16. Could you quantify the amount your members have benefited from rejoining a co-operative structure?
(Mr Duncan) No, it is easier to quantify what the industry has benefited from it. It is quite difficult to show how co-op members have benefited in the short-term, whilst the rest of the industry has been receiving a premium from the processors. These premiums in the main are disappearing but I think probably every dairy farmer would now concede it was the actions of co-ops like our own in the autumn of 2000 which meant the price went back up by 4p a litre towards 20p. I think that would be widely agreed.
17. So you are saying that all the producers in the industry have benefited from your action?
(Mr Duncan) Yes.
(Mr Audas) Yes.
Chris Ruane
18. As I understand it, farmers' integration within the food chain is a good thing because they get higher returns?
(Mr Audas) Yes.
19. Where would you say farmers' integration in the food chain is now? Is it going up? Is it plateau-ing? Is it going down? Where do we stand in the UK compared to the rest of Europe?

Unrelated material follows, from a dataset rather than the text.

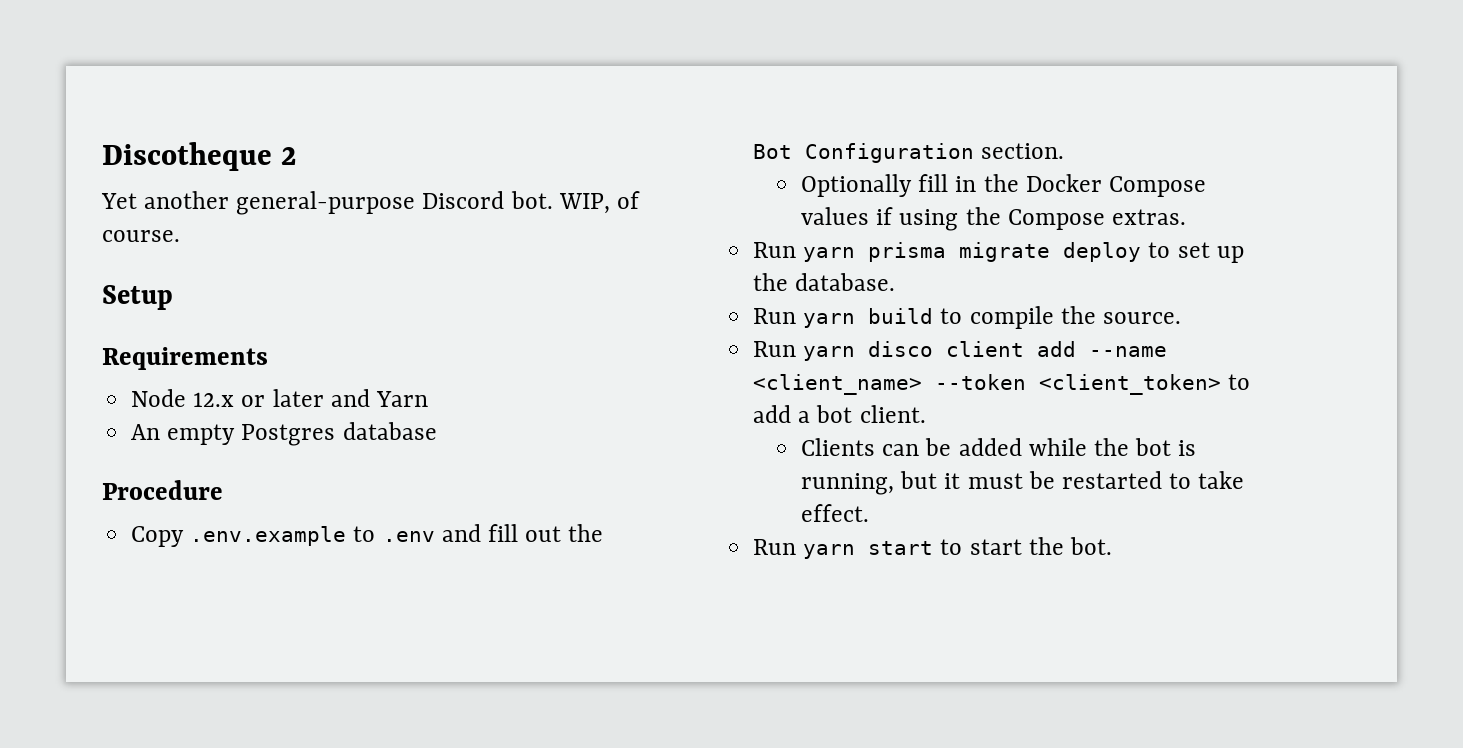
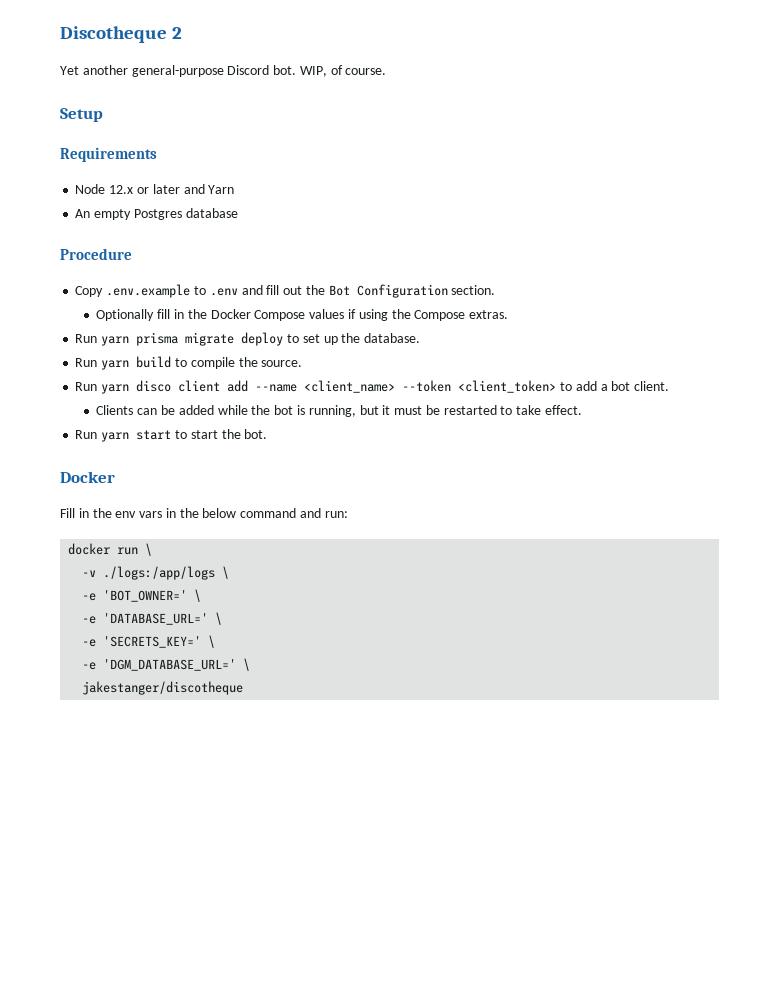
(1112, 546) none -> [60,471,115,483] [60,508,348,518] [68,543,153,556] [82,566,230,580] [82,589,202,602] [82,612,223,625] [82,635,216,648] [82,658,251,671] [82,681,244,695] // Docker // Fill in the env vars in the below command and run: // docker run \ // -v ./logs:/app/logs \ // -e 'BOT_OWNER=' \ // -e 'DATABASE_URL=' \ // -e 'SECRETS_KEY=' \ // -e 'DGM_DATABASE_URL=' \ // jakestanger/discotheque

(Mr Audas) At this point in time we start from a very low base in the sense we have a highly fragmented structure which is starting to consolidate. All of the co-operatives are studying best practice all over the world to form the right structures for the future and many of us are basing it on some sort of European model where we see co-operatives growing, co-operatives taking more control on the overall transport and supply of milk into the market place, and investing further in processing and in brands. This is a slow process when the co-operative structures start with very few assets and a situation where farmers' incomes are at a relatively low ebb, but nevertheless the growth we have had in the co-operatives of late shows very clearly that farmers are interested in marketing their own milk, building their own brands, vertical integration, and what we need is some encouragement to be able to do that. That comes in two forms. One, in terms of assistance in marketing and developing vertically integrated businesses. Secondly, some degree of acceptance that modern co-operative structures are working in farmers' interests and all the interests of the supply chain and delivering good quality and good prices to the consumer at the end of the day, as they do in other countries like Sweden, where clearly the market is working in favour of the consumer because they are offering good prices and good quality brands in an industry structure which does allow higher income back to the farmers.